« C'est une chose connue que l'innovation sociale et éducative est un "parcours du combattant ". Ceux qui s'y sont essayés connaissent l'incroyable accumulation d'obstacles économiques, administratifs, les soupçons d'illégitimité de la part des institutions, les contraintes contradictoires, dignes de Kafka. Ce n'est pourtant que la partie émergée de l'iceberg. Les rares collectifs porteurs de projets qui auront survécu à ces épreuves s'en préparent de bien plus difficiles encore ; le stade de la pérennisation, la capacité pour le projet de se stabiliser, d'évoluer et de se transmettre est d'une complexité autrement plus redoutable, surtout si l'on cherche à travailler de façon coopérative en dehors des institutions.

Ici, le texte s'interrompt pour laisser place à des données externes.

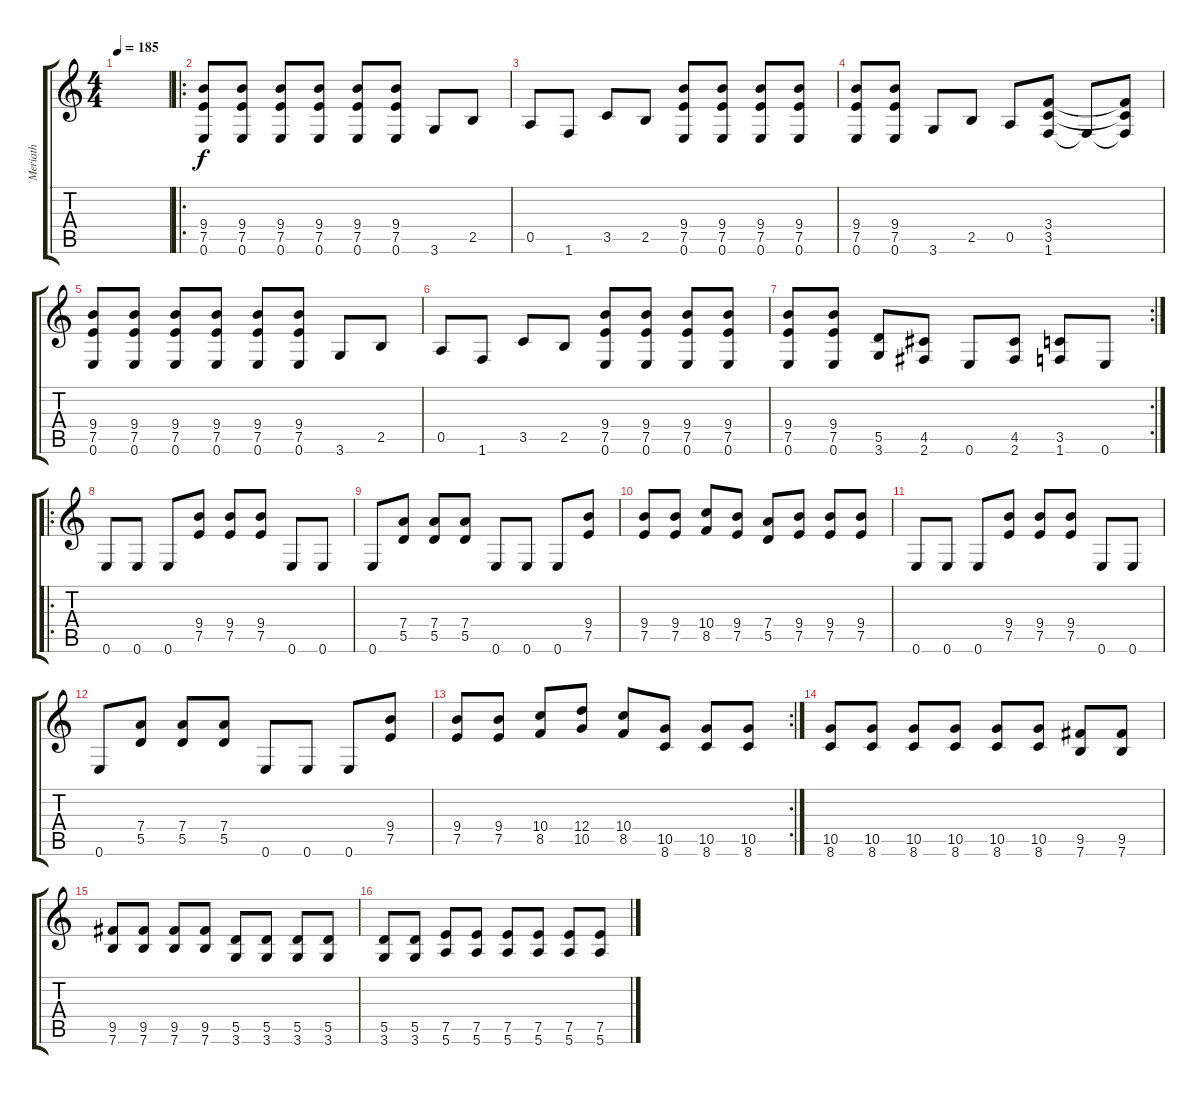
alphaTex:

\track ("Meriath" "Meriath") {instrument distortionguitar}
\staff {score tabs}
\tuning (E4 B3 G3 D3 A2 E2) {hide}
\ts (4 4)
\tempo 185
\clef g2
\ks c
|
\ro
(9.4 7.5 0.6).8 (9.4 7.5 0.6).8 (9.4 7.5 0.6).8 (9.4 7.5 0.6).8 (9.4 7.5 0.6).8 (9.4 7.5 0.6).8 3.6.8 2.5.8 |
0.5.8 1.6.8 3.5.8 2.5.8 (9.4 7.5 0.6).8 (9.4 7.5 0.6).8 (9.4 7.5 0.6).8 (9.4 7.5 0.6).8 |
(9.4 7.5 0.6).8 (9.4 7.5 0.6).8 3.6.8 2.5.8 0.5.8 (3.4 3.5 1.6).8 1.6{t}.8 (3.4{t} 3.5{t} 1.6{t}).8 |
(9.4 7.5 0.6).8 (9.4 7.5 0.6).8 (9.4 7.5 0.6).8 (9.4 7.5 0.6).8 (9.4 7.5 0.6).8 (9.4 7.5 0.6).8 3.6.8 2.5.8 |
0.5.8 1.6.8 3.5.8 2.5.8 (9.4 7.5 0.6).8 (9.4 7.5 0.6).8 (9.4 7.5 0.6).8 (9.4 7.5 0.6).8 |
\rc 2
(9.4 7.5 0.6).8 (9.4 7.5 0.6).8 (5.5 3.6).8 (4.5 2.6).8 0.6.8 (4.5 2.6).8 (3.5 1.6).8 0.6.8 |
\ro
0.6.8 0.6.8 0.6.8 (9.4 7.5).8 (9.4 7.5).8 (9.4 7.5).8 0.6.8 0.6.8 |
0.6.8 (7.4 5.5).8 (7.4 5.5).8 (7.4 5.5).8 0.6.8 0.6.8 0.6.8 (9.4 7.5).8 |
(9.4 7.5).8 (9.4 7.5).8 (10.4 8.5).8 (9.4 7.5).8 (7.4 5.5).8 (9.4 7.5).8 (9.4 7.5).8 (9.4 7.5).8 |
0.6.8 0.6.8 0.6.8 (9.4 7.5).8 (9.4 7.5).8 (9.4 7.5).8 0.6.8 0.6.8 |
0.6.8 (7.4 5.5).8 (7.4 5.5).8 (7.4 5.5).8 0.6.8 0.6.8 0.6.8 (9.4 7.5).8 |
\rc 2
(9.4 7.5).8 (9.4 7.5).8 (10.4 8.5).8 (12.4 10.5).8 (10.4 8.5).8 (10.5 8.6).8 (10.5 8.6).8 (10.5 8.6).8 |
(10.5 8.6).8 (10.5 8.6).8 (10.5 8.6).8 (10.5 8.6).8 (10.5 8.6).8 (10.5 8.6).8 (9.5 7.6).8 (9.5 7.6).8 |
(9.5 7.6).8 (9.5 7.6).8 (9.5 7.6).8 (9.5 7.6).8 (5.5 3.6).8 (5.5 3.6).8 (5.5 3.6).8 (5.5 3.6).8 |
(5.5 3.6).8 (5.5 3.6).8 (7.5 5.6).8 (7.5 5.6).8 (7.5 5.6).8 (7.5 5.6).8 (7.5 5.6).8 (7.5 5.6).8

« Les réelles associations, regroupant usagers et acteurs sociaux, engagées dans le développement éducatif et social, pour être indépendantes, n'en sont pas moins fragiles. Elles ne pèsent pas lourd dans les négociations avec les collectivités ou les administrations et elles sont toujours prises en tenailles entre deux dangers : se laisser instrumentaliser par tel ou tel subventionneur et ne pouvoir suffisamment compenser la pression des salariés qui risquent de mettre à mal le projet initial.
« Les municipalités soutiennent souvent fort mal les interventions de développement social et éducatif qu'elles ne peuvent pas contrôler et qu'elles ne sauraient réaliser par elles-mêmes (est-il alors opportun de faire d'elles des « chefs d'orchestre » en matière de politique de prévention ?).

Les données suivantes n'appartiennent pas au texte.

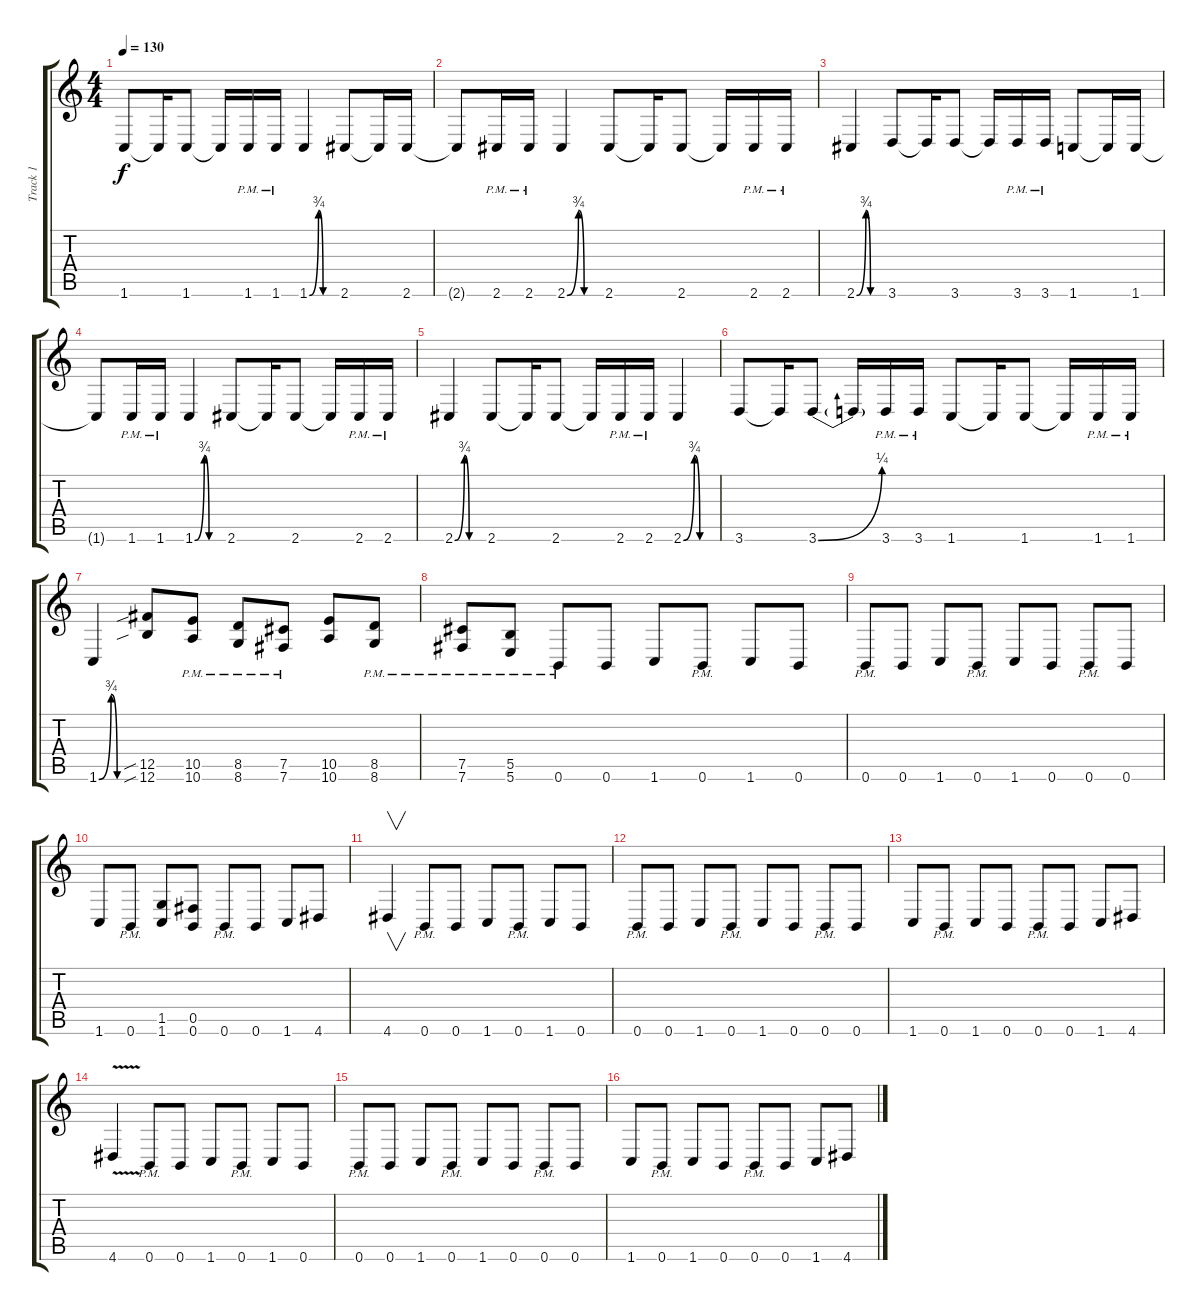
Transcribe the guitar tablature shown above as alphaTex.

\track ("Track 1" "Track 1") {instrument distortionguitar}
\staff {score tabs}
\tuning (Db4 Ab3 E3 B2 Gb2 B1) {hide}
\ts (4 4)
\tempo 130
\clef g2
\ks c
1.6.8{dy f} 1.6{t}.16 1.6.8 1.6{t}.16 1.6{pm}.16 1.6{pm}.16 1.6{be (custom 0 0 20 3 30 0 60 0)}.4 2.6.8 2.6{t}.16 2.6.16 |
2.6{t}.8 2.6{pm}.16 2.6{pm}.16 2.6{be (custom 0 0 20 3 30 0 60 0)}.4 2.6.8 2.6{t}.16 2.6.8 2.6{t}.16 2.6{pm}.16 2.6{pm}.16 |
2.6{be (custom 0 0 20 3 30 0 60 0)}.4 3.6.8 3.6{t}.16 3.6.8 3.6{t}.16 3.6{pm}.16 3.6{pm}.16 1.6.8 1.6{t}.16 1.6.16 |
1.6{t}.8 1.6{pm}.16 1.6{pm}.16 1.6{be (custom 0 0 20 3 30 0 60 0)}.4 2.6.8 2.6{t}.16 2.6.8 2.6{t}.16 2.6{pm}.16 2.6{pm}.16 |
2.6{be (custom 0 0 20 3 30 0 60 0)}.4 2.6.8 2.6{t}.16 2.6.8 2.6{t}.16 2.6{pm}.16 2.6{pm}.16 2.6{be (custom 0 0 20 3 30 0 60 0)}.4 |
3.6.8 3.6{t}.16 3.6{be (bend 0 0 60 1)}.8 3.6{t}.16 3.6{pm}.16 3.6{pm}.16 1.6.8 1.6{t}.16 1.6.8 1.6{t}.16 1.6{pm}.16 1.6{pm}.16 |
1.6{be (custom 0 0 20 3 30 0 60 0)}.4 (12.5{sib} 12.6{sib}).8 (10.5{pm} 10.6{pm}).8 (8.5{pm} 8.6{pm}).8 (7.5{pm} 7.6{pm}).8 (10.5 10.6).8 (8.5{pm} 8.6{pm}).8 |
(7.5{pm} 7.6{pm}).8 (5.5{pm} 5.6{pm}).8 0.6{pm}.8{volume 13 balance 0} 0.6.8 1.6.8 0.6{pm}.8 1.6.8 0.6.8 |
0.6{pm}.8 0.6.8 1.6.8 0.6{pm}.8 1.6.8 0.6.8 0.6{pm}.8 0.6.8 |
1.6.8 0.6{pm}.8 (1.5 1.6).8 (0.5 0.6).8 0.6{pm}.8 0.6.8 1.6.8 4.6.8 |
4.6.4{v} 0.6{pm}.8 0.6.8 1.6.8 0.6{pm}.8 1.6.8 0.6.8 |
0.6{pm}.8 0.6.8 1.6.8 0.6{pm}.8 1.6.8 0.6.8 0.6{pm}.8 0.6.8 |
1.6.8 0.6{pm}.8 1.6.8 0.6.8 0.6{pm}.8 0.6.8 1.6.8 4.6.8 |
4.6{v}.4 0.6{pm}.8 0.6.8 1.6.8 0.6{pm}.8 1.6.8 0.6.8 |
0.6{pm}.8 0.6.8 1.6.8 0.6{pm}.8 1.6.8 0.6.8 0.6{pm}.8 0.6.8 |
1.6.8 0.6{pm}.8 1.6.8 0.6.8 0.6{pm}.8 0.6.8 1.6.8 4.6.8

« Les collectivités territoriales, même quand elles sont convaincues du bien-fondé de l'action menée et de ses méthodes, peinent à financer une action, même innovante, quand celle-ci est uniquement locale. Elles peinent également à trouver des modes de subvention pérennes, ou à prendre en compte la globalité des charges d'une telle structure quand celle-ci est en dehors de tout agrément. Si des conventions pluri-annuelles sont parfois signées, que faire quand elles ne prennent pas en compte les besoins réels minimaux de fonctionnement, et fragilisent ainsi les structures ?
« Les subventionneurs privés, souvent indispensables au démarrage, laissent, quand ils doivent se retirer, un grand vide qui n'est généralement pas pris en compte par les institutions et les collectivités.
« Les recherches perpétuelles de subventions, année après année, au gré des appels à projets et des critères changeants des opérations, épuisent les professionnels qui s'y collent, et détournent un temps énorme de l'objet du projet : un mois de travail à temps plein pour 15 000 € de subventions. Combien pour 200 000 € (2) ?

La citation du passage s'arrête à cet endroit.